● **TASK BRIEF**: The full set of entries must be copied exactly.

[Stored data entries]
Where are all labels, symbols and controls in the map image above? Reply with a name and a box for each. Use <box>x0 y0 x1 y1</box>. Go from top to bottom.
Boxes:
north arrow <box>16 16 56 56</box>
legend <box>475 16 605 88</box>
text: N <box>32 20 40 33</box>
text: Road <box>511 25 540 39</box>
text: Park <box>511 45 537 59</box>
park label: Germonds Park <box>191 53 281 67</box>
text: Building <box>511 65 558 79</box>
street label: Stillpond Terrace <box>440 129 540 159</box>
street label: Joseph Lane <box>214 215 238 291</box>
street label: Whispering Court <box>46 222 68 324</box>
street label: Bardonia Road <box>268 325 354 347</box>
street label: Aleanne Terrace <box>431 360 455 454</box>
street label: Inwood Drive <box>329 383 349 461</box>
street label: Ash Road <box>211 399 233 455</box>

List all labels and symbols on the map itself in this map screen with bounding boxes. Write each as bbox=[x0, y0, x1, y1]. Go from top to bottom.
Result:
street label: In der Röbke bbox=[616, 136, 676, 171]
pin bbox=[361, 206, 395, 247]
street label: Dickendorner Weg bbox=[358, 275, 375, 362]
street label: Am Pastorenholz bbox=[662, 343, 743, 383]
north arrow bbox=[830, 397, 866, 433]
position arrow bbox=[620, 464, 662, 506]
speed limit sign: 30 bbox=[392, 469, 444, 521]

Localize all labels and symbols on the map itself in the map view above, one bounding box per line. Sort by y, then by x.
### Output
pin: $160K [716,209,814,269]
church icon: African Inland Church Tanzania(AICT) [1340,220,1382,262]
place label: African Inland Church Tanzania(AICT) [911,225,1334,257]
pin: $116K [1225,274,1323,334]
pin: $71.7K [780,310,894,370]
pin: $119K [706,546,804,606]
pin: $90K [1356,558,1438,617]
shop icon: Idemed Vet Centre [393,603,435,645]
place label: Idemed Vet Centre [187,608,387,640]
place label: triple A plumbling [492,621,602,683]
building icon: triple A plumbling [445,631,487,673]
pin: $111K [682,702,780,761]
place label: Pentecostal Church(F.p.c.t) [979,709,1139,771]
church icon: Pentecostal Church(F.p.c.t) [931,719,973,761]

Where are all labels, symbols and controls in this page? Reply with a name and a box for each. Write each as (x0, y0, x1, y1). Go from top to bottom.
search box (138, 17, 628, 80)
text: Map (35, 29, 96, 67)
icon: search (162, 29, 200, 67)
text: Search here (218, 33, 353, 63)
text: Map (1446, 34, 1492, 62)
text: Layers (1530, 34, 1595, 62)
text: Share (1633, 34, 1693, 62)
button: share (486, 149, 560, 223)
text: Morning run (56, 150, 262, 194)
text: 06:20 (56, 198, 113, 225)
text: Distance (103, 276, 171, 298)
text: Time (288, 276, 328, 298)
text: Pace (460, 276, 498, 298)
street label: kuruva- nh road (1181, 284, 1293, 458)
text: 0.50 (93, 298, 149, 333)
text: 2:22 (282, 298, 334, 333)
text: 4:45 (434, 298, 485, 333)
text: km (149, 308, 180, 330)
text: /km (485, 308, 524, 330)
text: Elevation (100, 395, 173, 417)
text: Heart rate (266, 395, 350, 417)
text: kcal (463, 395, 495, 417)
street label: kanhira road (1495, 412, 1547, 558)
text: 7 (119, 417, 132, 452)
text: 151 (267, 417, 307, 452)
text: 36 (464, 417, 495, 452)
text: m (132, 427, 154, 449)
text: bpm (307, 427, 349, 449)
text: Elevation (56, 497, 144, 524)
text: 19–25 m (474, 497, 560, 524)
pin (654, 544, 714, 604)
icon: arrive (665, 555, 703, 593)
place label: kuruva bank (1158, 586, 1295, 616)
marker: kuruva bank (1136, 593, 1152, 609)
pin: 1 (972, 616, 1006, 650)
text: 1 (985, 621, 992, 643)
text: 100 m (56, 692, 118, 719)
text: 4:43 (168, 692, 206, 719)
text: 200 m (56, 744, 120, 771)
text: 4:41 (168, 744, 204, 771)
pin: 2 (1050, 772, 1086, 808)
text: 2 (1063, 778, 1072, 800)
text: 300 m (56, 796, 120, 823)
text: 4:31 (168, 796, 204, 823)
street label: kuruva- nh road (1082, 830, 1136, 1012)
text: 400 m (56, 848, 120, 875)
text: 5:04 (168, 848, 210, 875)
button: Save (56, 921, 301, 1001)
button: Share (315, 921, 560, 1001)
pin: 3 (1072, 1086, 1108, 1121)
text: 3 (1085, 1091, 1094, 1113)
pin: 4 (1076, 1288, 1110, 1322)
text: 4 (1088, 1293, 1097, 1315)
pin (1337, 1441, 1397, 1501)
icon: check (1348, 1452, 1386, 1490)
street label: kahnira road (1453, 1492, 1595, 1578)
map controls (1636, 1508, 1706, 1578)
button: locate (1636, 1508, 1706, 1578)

● **RESULT**:
Where are all labels, symbols and controls in the map image above? Reply with a name and a box for each. Use <box>x0 y0 x1 y1</box>. Go from top to bottom.
Boxes:
north arrow <box>16 16 56 56</box>
legend <box>475 16 605 88</box>
text: N <box>32 20 40 33</box>
text: Road <box>511 25 540 39</box>
text: Park <box>511 45 537 59</box>
park label: Germonds Park <box>191 53 281 67</box>
text: Building <box>511 65 558 79</box>
street label: Stillpond Terrace <box>440 129 540 159</box>
street label: Joseph Lane <box>214 215 238 291</box>
street label: Whispering Court <box>46 222 68 324</box>
street label: Bardonia Road <box>268 325 354 347</box>
street label: Aleanne Terrace <box>431 360 455 454</box>
street label: Inwood Drive <box>329 383 349 461</box>
street label: Ash Road <box>211 399 233 455</box>

List all labels and symbols on the map itself in this map screen with bounding boxes. Write each as bbox=[x0, y0, x1, y1]. Go from top to bottom.
Result:
street label: In der Röbke bbox=[616, 136, 676, 171]
pin bbox=[361, 206, 395, 247]
street label: Dickendorner Weg bbox=[358, 275, 375, 362]
street label: Am Pastorenholz bbox=[662, 343, 743, 383]
north arrow bbox=[830, 397, 866, 433]
position arrow bbox=[620, 464, 662, 506]
speed limit sign: 30 bbox=[392, 469, 444, 521]

Localize all labels and symbols on the map itself in the map view above, one bounding box per line. Sort by y, then by x.
### Output
pin: $160K [716,209,814,269]
church icon: African Inland Church Tanzania(AICT) [1340,220,1382,262]
place label: African Inland Church Tanzania(AICT) [911,225,1334,257]
pin: $116K [1225,274,1323,334]
pin: $71.7K [780,310,894,370]
pin: $119K [706,546,804,606]
pin: $90K [1356,558,1438,617]
shop icon: Idemed Vet Centre [393,603,435,645]
place label: Idemed Vet Centre [187,608,387,640]
place label: triple A plumbling [492,621,602,683]
building icon: triple A plumbling [445,631,487,673]
pin: $111K [682,702,780,761]
place label: Pentecostal Church(F.p.c.t) [979,709,1139,771]
church icon: Pentecostal Church(F.p.c.t) [931,719,973,761]

Where are all labels, symbols and controls in this page? Reply with a name and a box for each. Write each as (x0, y0, x1, y1). Go from top to bottom.
search box (138, 17, 628, 80)
text: Map (35, 29, 96, 67)
icon: search (162, 29, 200, 67)
text: Search here (218, 33, 353, 63)
text: Map (1446, 34, 1492, 62)
text: Layers (1530, 34, 1595, 62)
text: Share (1633, 34, 1693, 62)
button: share (486, 149, 560, 223)
text: Morning run (56, 150, 262, 194)
text: 06:20 (56, 198, 113, 225)
text: Distance (103, 276, 171, 298)
text: Time (288, 276, 328, 298)
text: Pace (460, 276, 498, 298)
street label: kuruva- nh road (1181, 284, 1293, 458)
text: 0.50 (93, 298, 149, 333)
text: 2:22 (282, 298, 334, 333)
text: 4:45 (434, 298, 485, 333)
text: km (149, 308, 180, 330)
text: /km (485, 308, 524, 330)
text: Elevation (100, 395, 173, 417)
text: Heart rate (266, 395, 350, 417)
text: kcal (463, 395, 495, 417)
street label: kanhira road (1495, 412, 1547, 558)
text: 7 (119, 417, 132, 452)
text: 151 (267, 417, 307, 452)
text: 36 (464, 417, 495, 452)
text: m (132, 427, 154, 449)
text: bpm (307, 427, 349, 449)
text: Elevation (56, 497, 144, 524)
text: 19–25 m (474, 497, 560, 524)
pin (654, 544, 714, 604)
icon: arrive (665, 555, 703, 593)
place label: kuruva bank (1158, 586, 1295, 616)
marker: kuruva bank (1136, 593, 1152, 609)
pin: 1 (972, 616, 1006, 650)
text: 1 (985, 621, 992, 643)
text: 100 m (56, 692, 118, 719)
text: 4:43 (168, 692, 206, 719)
text: 200 m (56, 744, 120, 771)
text: 4:41 (168, 744, 204, 771)
pin: 2 (1050, 772, 1086, 808)
text: 2 (1063, 778, 1072, 800)
text: 300 m (56, 796, 120, 823)
text: 4:31 (168, 796, 204, 823)
street label: kuruva- nh road (1082, 830, 1136, 1012)
text: 400 m (56, 848, 120, 875)
text: 5:04 (168, 848, 210, 875)
button: Save (56, 921, 301, 1001)
button: Share (315, 921, 560, 1001)
pin: 3 (1072, 1086, 1108, 1121)
text: 3 (1085, 1091, 1094, 1113)
pin: 4 (1076, 1288, 1110, 1322)
text: 4 (1088, 1293, 1097, 1315)
pin (1337, 1441, 1397, 1501)
icon: check (1348, 1452, 1386, 1490)
street label: kahnira road (1453, 1492, 1595, 1578)
map controls (1636, 1508, 1706, 1578)
button: locate (1636, 1508, 1706, 1578)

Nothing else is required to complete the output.